Ever increasing demands of bandwidth have motivated optical transmission systems to evolve from 10G to 40G to 100G. To compensate the increasing loss over the link, forward error correction (FEC) has been considered as a cost effective solution. In this paper we propose a product code with shortened BCH component codes for high speed optical communication systems with 20% overhead. Based on hard decision decoding method, it can achieve potentially 10 dB Net Coding Gain (NCG) at post-FEC bit error rate (BER) of 10^-15.

First generation and second generation FEC studied hard-decision FEC (HD-FEC) with various code constructions. The best reported performance is from Scholten et al. based on continuously interleaved BCH(1020,988) codewords of 9.35 dB NCG [1]. Justesen also mentioned around 9.3 dB NCG in [2] based on product code with BCH(1023,992) component code. Optical Internetworking Forum (OIF) recommended to increase the overhead to 20% due to the necessity for even higher NCG [3]. The study of HD-FEC is somewhat neglected afterwards.

Meanwhile, soft decision forward error correction (SD-FEC) gained a lot of interest. FPGA emulations are carried out for low density parity check (LDPC) code [4,5] and turbo product code (TPC) [6]. The achieved NCG is between 10.8 dB and 11.3 dB. Various codes are studied, including concatenation of different codes [7] and combination of codes and modulation formats [8]. Simulation results show a potential NCG between 9.7 dB and 11.38 dB. Soft decision decoding uses not only the conventional decision of value 1/0 as in the hard decision, but also information on reliabilities of these decisions. With the expense of more complexity, soft decision decoding method provides more gain than hard decision decoding method. Therefore, more effort is required for real implementation in Field Programmable Gate Array (FPGA) or Application-Specific Integrated Circuit (ASIC). As the reliability information provided to SD-FEC is from signal demodulation block, the two blocks have to be considered together in implementation.
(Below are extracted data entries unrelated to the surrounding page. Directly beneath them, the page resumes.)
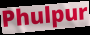
Phulpur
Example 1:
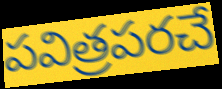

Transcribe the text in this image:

పవిత్రపరచే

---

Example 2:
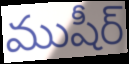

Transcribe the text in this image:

ముషీర్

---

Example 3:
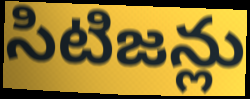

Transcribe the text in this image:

సిటిజన్లు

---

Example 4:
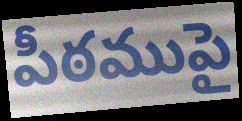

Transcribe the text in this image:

పీఠముపై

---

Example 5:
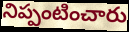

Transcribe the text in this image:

నిప్పంటించారు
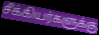
சீக்கியர்களுக்கு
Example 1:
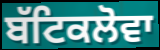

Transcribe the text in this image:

ਬੱਟਿਕਲੋਵਾ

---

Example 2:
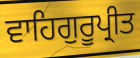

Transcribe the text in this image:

ਵਾਹਿਗੁਰੂਪ੍ਰੀਤ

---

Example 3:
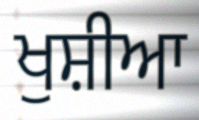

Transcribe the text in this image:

ਖੁਸ਼ੀਆ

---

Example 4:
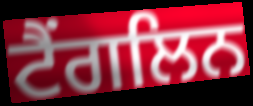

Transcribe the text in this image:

ਟੈਂਗਲਿਨ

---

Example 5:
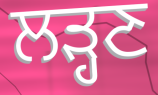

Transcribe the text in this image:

ਲੜ੍ਹਣ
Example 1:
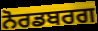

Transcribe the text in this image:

ਨੋਰਡਬਰਗ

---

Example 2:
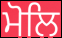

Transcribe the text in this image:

ਮੋਲਿ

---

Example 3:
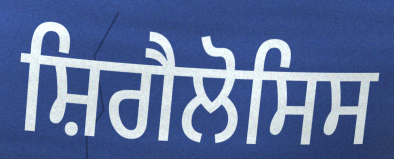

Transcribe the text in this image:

ਸ਼ਿਗੈਲੋਸਿਸ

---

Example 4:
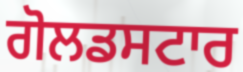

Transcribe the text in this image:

ਗੋਲਡਸਟਾਰ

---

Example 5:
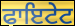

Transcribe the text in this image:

ਫਾਇਟੇਟ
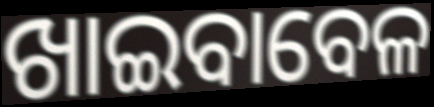
ଖାଇବାବେଳ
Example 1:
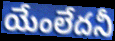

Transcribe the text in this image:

యేంలేదనీ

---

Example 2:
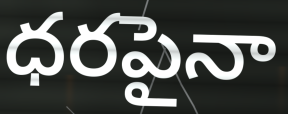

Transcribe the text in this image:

ధరపైనా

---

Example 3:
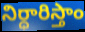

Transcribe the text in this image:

నిర్ధారిస్తాం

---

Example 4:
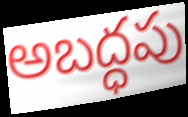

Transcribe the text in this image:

అబద్ధపు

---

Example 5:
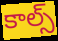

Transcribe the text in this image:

కాల్స్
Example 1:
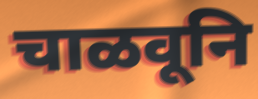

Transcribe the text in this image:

चाळवूनि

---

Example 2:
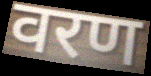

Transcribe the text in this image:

वरण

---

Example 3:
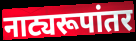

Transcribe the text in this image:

नाट्यरूपांतर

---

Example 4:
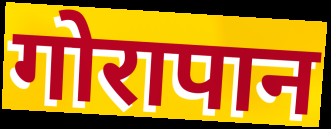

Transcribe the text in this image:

गोरापान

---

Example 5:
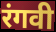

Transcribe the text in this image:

रंगवी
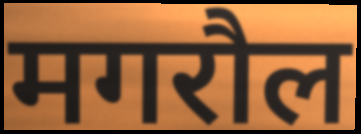
मगरौल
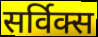
सर्विक्स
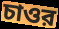
চাওর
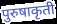
पुरुषाकृती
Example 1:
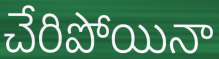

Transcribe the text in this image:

చేరిపోయినా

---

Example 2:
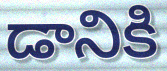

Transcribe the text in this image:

డానికి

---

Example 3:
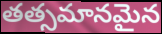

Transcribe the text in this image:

తత్సమానమైన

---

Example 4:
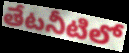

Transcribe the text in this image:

తేటనీటిలో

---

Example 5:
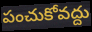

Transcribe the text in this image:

పంచుకోవద్దు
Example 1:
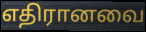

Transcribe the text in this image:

எதிரானவை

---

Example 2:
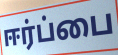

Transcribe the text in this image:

ஈர்ப்பை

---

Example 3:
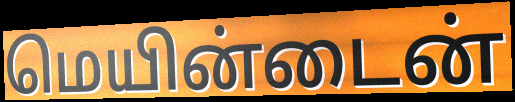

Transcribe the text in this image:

மெயின்டைன்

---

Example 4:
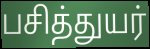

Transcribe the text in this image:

பசித்துயர்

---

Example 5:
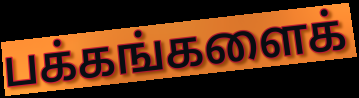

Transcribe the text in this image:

பக்கங்களைக்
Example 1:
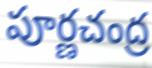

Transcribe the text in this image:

పూర్ణచంద్ర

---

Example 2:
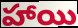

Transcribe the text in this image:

హాయి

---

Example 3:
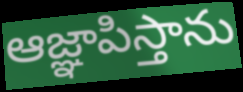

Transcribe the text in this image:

ఆజ్ఞాపిస్తాను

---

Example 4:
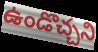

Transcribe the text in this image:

ఉండొచ్చని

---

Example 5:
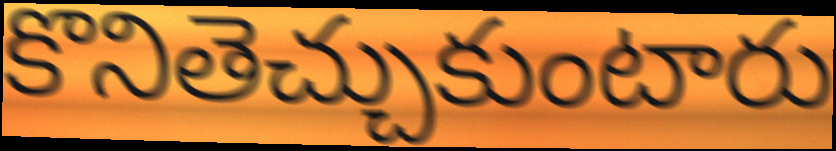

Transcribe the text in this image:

కొనితెచ్చుకుంటారు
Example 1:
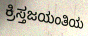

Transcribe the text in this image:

Mizuochi et al. demonstrated in [4] that SD-FEC and demodulation should be implemented in the same ASIC to achieve the best performance and this consequently increases the complexity of implementation. Power consumption can be another issue due to more information processing.

A difficulty in iterative decoding for HD-FEC is that the introduced decoding errors in the component codes degrades decoding performance to an unacceptable level with accumulative iterations compared to the ideal case of no decoding error. We propose a product code with shortened BCH component codes. The decoding error probability of the component code is reduced to a very low level that has almost no effect on the performance of the product code. This product code has potentially more than 10 dB NCG at post-FEC BER of 10^-15.

2. Code Construction and Decoding Algorithm

We choose the product code with (391,357) shortened BCH component codes as the candidate code. This code has an overhead of 20% as recommended by OIF. The code structure is shown in Fig. 1. We first construct a product code with BCH component codes in GF(2^15). In a BCH component code, the first 980 bits are fixed to 0s. The middle 357 bits are information bits and the last 34 bits are parity check bits that enable the BCH code to correct up to 3 errors. The minimum distance of the BCH code is 8 so that a codeword with 4 errors will not be decoded. The product code in GF(2^15) is then shortened by removing all fixed 0s and this returns a product code with shortened BCH component codes.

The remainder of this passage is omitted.